Conflict

As essential element in literature, especially that which focuses on narrative, is conflict. You can access more detailed information on this document called “Conflict in Literature”.

What is conflict?

Conflict is “…the struggle between opposing forces that provides the central action and interest in any literary plot.” (Oxford Tutorials, Glossary of Literary Terms)

Most people think of conflict as only existing between people. But the term can be applied to many different “forces”. Characters also face internal conflicts, which means they’re struggling with some force within themselves (see the Macbeth example below).

The term “opposing forces” could be applied to any two forces, be they human or otherwise.

Here are some examples of conflicts in novels, plays and other genres:

  • A classic example of conflict is between the Montague and Capulet family in Romeo and Juliet. 
  • Macbeth’s mind is thrown into turmoil when he is contemplating the assassination of Duncan, a man whom he likes and has shown him kindness. His desire for power is in conflict with his sense of loyalty.
  • In The Curious Incident of the Dog in the Night-time, Christopher faces challenges everyday because of his unique behaviour (on account of his Asperger Syndrome). The conflict here is between Christopher’s way of thinking and the daily tasks that he must complete. There are other obvious conflicts in the novel. e.g. between Christopher’s parents; Christopher and obstacles in the way of discovering the truth;
  • In Homer’s epic poem The Odyssey, Odysseus faces many obstacles as the spends ten years trying to get home after the Trojan War.
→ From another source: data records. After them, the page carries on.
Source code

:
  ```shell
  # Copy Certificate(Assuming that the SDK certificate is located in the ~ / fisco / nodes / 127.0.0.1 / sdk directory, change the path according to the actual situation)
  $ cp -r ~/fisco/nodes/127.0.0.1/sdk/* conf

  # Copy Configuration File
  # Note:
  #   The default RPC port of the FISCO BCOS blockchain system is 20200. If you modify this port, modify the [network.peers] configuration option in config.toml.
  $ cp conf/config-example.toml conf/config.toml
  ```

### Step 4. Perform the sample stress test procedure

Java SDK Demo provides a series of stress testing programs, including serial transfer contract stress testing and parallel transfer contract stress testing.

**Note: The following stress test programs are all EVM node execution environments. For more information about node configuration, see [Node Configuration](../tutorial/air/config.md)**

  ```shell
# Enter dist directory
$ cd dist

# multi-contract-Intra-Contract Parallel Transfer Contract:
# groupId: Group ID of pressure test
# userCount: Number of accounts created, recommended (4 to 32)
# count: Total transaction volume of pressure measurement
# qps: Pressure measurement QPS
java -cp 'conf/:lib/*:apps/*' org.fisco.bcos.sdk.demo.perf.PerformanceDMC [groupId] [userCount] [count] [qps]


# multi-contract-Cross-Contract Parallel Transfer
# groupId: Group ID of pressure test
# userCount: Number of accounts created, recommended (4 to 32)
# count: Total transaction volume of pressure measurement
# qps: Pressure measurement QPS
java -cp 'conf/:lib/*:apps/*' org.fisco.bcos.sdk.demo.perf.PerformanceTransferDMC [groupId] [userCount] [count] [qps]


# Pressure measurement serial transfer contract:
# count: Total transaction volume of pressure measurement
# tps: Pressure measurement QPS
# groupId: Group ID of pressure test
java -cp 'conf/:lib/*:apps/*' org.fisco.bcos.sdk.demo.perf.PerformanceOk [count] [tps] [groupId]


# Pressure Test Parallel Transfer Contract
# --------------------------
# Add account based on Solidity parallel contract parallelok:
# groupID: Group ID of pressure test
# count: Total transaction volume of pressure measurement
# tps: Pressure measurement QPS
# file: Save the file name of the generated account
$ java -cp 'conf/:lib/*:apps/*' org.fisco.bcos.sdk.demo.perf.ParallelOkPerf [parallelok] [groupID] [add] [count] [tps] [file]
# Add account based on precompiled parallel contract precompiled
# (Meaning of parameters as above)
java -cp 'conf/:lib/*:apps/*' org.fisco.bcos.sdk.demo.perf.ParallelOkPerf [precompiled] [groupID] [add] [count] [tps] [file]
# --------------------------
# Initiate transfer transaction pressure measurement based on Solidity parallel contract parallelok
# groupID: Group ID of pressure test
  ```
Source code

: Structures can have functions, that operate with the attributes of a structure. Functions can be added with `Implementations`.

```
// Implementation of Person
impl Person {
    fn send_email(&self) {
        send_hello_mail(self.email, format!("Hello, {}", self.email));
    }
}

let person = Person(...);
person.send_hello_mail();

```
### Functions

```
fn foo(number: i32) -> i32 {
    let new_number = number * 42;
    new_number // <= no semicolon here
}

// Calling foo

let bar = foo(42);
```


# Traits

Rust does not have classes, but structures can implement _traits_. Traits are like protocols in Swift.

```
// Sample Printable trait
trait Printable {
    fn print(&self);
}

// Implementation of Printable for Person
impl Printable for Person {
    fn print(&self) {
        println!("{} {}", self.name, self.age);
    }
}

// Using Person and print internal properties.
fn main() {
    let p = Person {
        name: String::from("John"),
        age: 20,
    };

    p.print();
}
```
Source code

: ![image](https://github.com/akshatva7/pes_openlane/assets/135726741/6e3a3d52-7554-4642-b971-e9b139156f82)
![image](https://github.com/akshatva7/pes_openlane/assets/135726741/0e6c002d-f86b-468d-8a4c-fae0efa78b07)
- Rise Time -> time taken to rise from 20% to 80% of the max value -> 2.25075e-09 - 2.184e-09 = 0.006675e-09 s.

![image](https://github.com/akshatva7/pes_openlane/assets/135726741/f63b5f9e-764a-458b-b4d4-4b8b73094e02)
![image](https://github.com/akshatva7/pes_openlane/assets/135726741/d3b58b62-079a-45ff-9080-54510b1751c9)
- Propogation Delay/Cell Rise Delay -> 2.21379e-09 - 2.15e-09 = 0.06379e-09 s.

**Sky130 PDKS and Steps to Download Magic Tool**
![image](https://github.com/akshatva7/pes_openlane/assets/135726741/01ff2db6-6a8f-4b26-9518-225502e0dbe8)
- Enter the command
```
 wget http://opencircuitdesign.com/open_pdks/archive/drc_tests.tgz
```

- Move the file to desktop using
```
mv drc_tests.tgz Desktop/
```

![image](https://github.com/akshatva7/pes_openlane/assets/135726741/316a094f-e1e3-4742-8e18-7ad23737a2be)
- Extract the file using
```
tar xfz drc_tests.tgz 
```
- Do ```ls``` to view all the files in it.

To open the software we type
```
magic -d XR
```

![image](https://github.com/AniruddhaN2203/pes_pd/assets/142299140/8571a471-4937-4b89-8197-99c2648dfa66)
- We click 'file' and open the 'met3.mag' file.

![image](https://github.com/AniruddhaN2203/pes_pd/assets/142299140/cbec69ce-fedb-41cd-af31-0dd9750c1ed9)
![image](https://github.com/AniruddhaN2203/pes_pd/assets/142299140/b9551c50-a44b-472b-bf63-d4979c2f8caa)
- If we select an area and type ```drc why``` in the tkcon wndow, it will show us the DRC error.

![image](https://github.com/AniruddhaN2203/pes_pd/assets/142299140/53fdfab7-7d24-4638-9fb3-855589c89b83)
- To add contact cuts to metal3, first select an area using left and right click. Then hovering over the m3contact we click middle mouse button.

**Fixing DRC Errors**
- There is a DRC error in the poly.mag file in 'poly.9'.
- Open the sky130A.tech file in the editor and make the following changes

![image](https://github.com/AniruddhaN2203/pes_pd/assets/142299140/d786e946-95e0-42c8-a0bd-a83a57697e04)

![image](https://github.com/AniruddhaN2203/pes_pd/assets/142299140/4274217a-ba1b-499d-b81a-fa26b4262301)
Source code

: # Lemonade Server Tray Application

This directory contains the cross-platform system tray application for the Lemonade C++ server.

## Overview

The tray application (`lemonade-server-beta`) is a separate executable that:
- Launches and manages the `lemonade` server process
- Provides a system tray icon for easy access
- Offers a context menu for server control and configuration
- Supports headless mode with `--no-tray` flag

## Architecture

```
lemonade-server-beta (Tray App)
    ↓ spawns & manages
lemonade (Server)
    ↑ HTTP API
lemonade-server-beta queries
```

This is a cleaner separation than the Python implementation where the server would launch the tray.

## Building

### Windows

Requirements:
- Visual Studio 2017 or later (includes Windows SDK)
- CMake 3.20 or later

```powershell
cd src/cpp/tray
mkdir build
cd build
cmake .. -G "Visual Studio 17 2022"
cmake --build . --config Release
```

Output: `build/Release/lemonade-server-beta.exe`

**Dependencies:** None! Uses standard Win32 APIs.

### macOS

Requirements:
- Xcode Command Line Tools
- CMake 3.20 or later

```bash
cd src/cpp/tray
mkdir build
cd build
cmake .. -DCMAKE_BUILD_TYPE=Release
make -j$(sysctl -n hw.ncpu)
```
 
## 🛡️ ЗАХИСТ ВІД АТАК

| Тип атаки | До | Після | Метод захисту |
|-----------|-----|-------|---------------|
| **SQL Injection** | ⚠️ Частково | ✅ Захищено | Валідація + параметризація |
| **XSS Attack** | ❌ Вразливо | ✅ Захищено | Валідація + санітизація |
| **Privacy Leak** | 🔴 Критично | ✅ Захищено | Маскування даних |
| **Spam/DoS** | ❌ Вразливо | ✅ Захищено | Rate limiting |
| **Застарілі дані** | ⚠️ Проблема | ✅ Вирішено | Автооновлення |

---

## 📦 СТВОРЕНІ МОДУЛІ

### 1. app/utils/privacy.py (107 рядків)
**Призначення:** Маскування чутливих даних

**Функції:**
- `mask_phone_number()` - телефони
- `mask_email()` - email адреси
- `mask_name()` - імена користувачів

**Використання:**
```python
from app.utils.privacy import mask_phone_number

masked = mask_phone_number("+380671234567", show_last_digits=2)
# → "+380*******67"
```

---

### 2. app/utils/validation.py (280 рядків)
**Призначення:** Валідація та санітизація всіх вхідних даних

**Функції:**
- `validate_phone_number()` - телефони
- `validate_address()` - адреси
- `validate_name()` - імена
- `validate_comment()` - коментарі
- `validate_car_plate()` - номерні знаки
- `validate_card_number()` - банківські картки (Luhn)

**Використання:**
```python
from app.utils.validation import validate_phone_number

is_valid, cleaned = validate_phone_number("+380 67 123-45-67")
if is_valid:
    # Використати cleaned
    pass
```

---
You can read more about definitions and examples of conflict here.

Claude Lorrain’s painting of Odysseus departing from the Land of the Phaeacians.
image from wikipedia. 

What is the importance of conflict in literature?

One of the most important ways in which a conflict influences a literary work is through its impact on the plot. Imagine a story where the protagonist never faces a challenge? The super-hero has no villain to defeat; the boy meets girl and they live happily ever after; the car chase ends after the first corner. You could imagine these plot-lines would be very dull.

Conflict can impact a literary work in any number of ways. Some of these include:

  • Adding tension, drama, action and/or excitement to the plot.
  • Revealing character
  • Conveying a central theme

How do we analyse conflict in literature studies?

There are numerous ways to go about analysing conflict in works of literature, so this is simply a guideline.

Firstly, you need to identify conflicts that exist in the plot. You can do this as you read/view the work, or it might make more sense after you’ve finished reading/viewing the work in its entirety and then go back to identify those conflicts that you felt were pivotal to the story.

Once you’ve identified a range of conflicts in the work (it’s rare to find only one), try to determine which you think are central to the story.

Now you need to find evidence and example of how that conflict is portrayed throughout the work. Look for quotes, events and other details and make notes of these.

Next, think carefully about, and make notes on, reasons why conflict is important. Ask yourself the following questions:

  • How does conflict in the work influence my interpretation of its meaning?
  • What does the conflict in the work reveal about central characters?
  • What is the relationship between conflict/s and theme/s?
  • Is the conflict resolved by the end of the work? If not, why has it been left unresolved?

Remember that the study of literature is primarily about developing the ability to interpret works in order to extract meaning, as well as being able to use evidence to support your interpretations of the meaning of a work. So the more in-depth you understand the conflict and the more evidence you have to support it, the better.